Azad’s heart-rending story deeply moved Kanak. She vented her anger on the Communist Party policy that had caused Azad so much suffering, ‘What’s wrong with the party, it changes its policy so often. First it opposed the war, and then the same war became the People’s War. In 1948 it was total revolution, in ’50 it became the bourgeois democratic revolution. No consideration for how many lives such dithering may have ruined.’

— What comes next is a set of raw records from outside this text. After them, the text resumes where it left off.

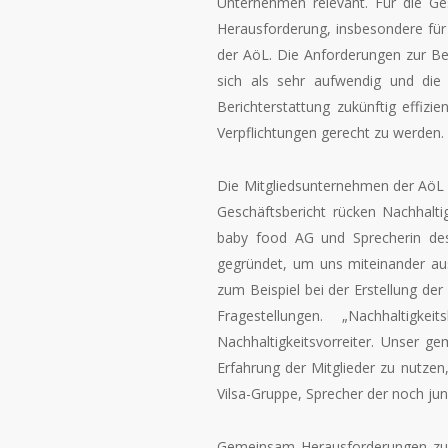
Unternehmen relevant. Für die Ges
Herausforderung, insbesondere für 
der AöL. Die Anforderungen zur Ber
sich als sehr aufwendig und die
Berichterstattung zukünftig effizi
Verpflichtungen gerecht zu werden.
Die Mitgliedsunternehmen der AöL 
Geschäftsbericht rücken Nachhalti
baby food AG und Sprecherin des
gegründet, um uns miteinander aus
zum Beispiel bei der Erstellung de
Fragestellungen. „Nachhaltigke
Nachhaltigkeitsvorreiter. Unser g
Erfahrung der Mitglieder zu nutze
Vilsa-Gruppe, Sprecher der noch ju
Gemeinsam Herausforderungen zu b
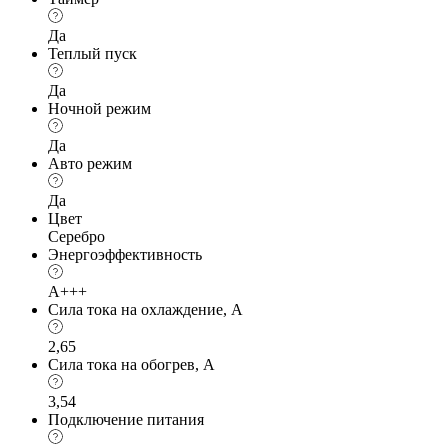
Да
Теплый пуск
Да
Ночной режим
Да
Авто режим
Да
Цвет
Серебро
Энергоэффективность
A+++
Сила тока на охлаждение, А
2,65
Сила тока на обогрев, А
3,54
Подключение питания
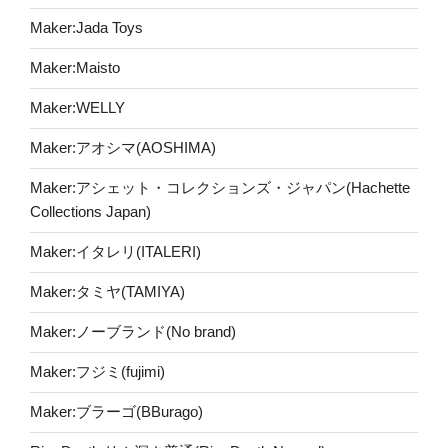
Maker:Jada Toys
Maker:Maisto
Maker:WELLY
Maker:アオシマ(AOSHIMA)
Maker:アシェット・コレクションズ・ジャパン(Hachette
Collections Japan)
Maker:イタレリ(ITALERI)
Maker:タミヤ(TAMIYA)
Maker:ノーブランド(No brand)
Maker:フジミ(fujimi)
Maker:ブラーゴ(BBurago)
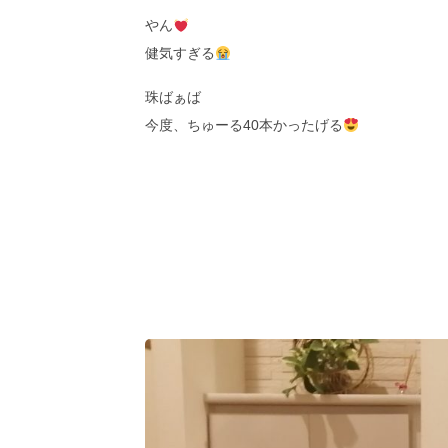
やん
健気すぎる
珠ばぁば
今度、ちゅーる40本かったげる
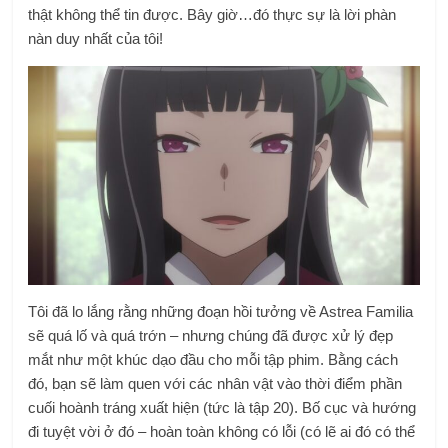
thật không thể tin được. Bây giờ…đó thực sự là lời phàn
nàn duy nhất của tôi!
Tôi đã lo lắng rằng những đoạn hồi tưởng về Astrea Familia
sẽ quá lố và quá trớn – nhưng chúng đã được xử lý đẹp
mắt như một khúc dạo đầu cho mỗi tập phim. Bằng cách
đó, bạn sẽ làm quen với các nhân vật vào thời điểm phần
cuối hoành tráng xuất hiện (tức là tập 20). Bố cục và hướng
đi tuyệt vời ở đó – hoàn toàn không có lỗi (có lẽ ai đó có thể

‘And what has your Congress been up to? What about Gandhiji?’ Azad replied to Kanak’s show of sympathy by glaring at her. ‘At the time of his non-cooperation movement and civil disobedience he made thousands of students leave their studies, made thousands of others give up their government jobs, millions suffered police beatings and went to jail, and then your Bapu felt that he had committed “a Himalayan blunder” and called off the movement. He told everyone to make bonfires of foreign-made cloth, and then told them to stop doing it. He went on his Dandi march to break the salt law, and then gave it up. He launched his jungle Satyagraha, and asked farmers not to pay land revenue, and let that also peter out. He called for a boycott of the legislative councils, and then accepted the existence of the same councils. He called for a boycott of the Round Table Conference, then went and took part in it. At first he renounced the boycott of the war, and then himself denounced it. He opposed the partition of India, then accepted it. There are hundreds of instances of Gandhi and the Congress changing their policies at the slightest excuse. Don’t you try to lecture me! I’ve been fighting for the country’s freedom since before you were even born. The Congress has changed its final goal so often. Sometimes it wanted dominion status, then full freedom under the Empire, then complete independence, then a republic, then the Ramrajya, then capitalism, then socialism. Our party has always had one single objective: dictatorship of the proletariat! We only changed our tactics. You congresswallahs dare to preach to us? First go and look at yourself in the mirror!’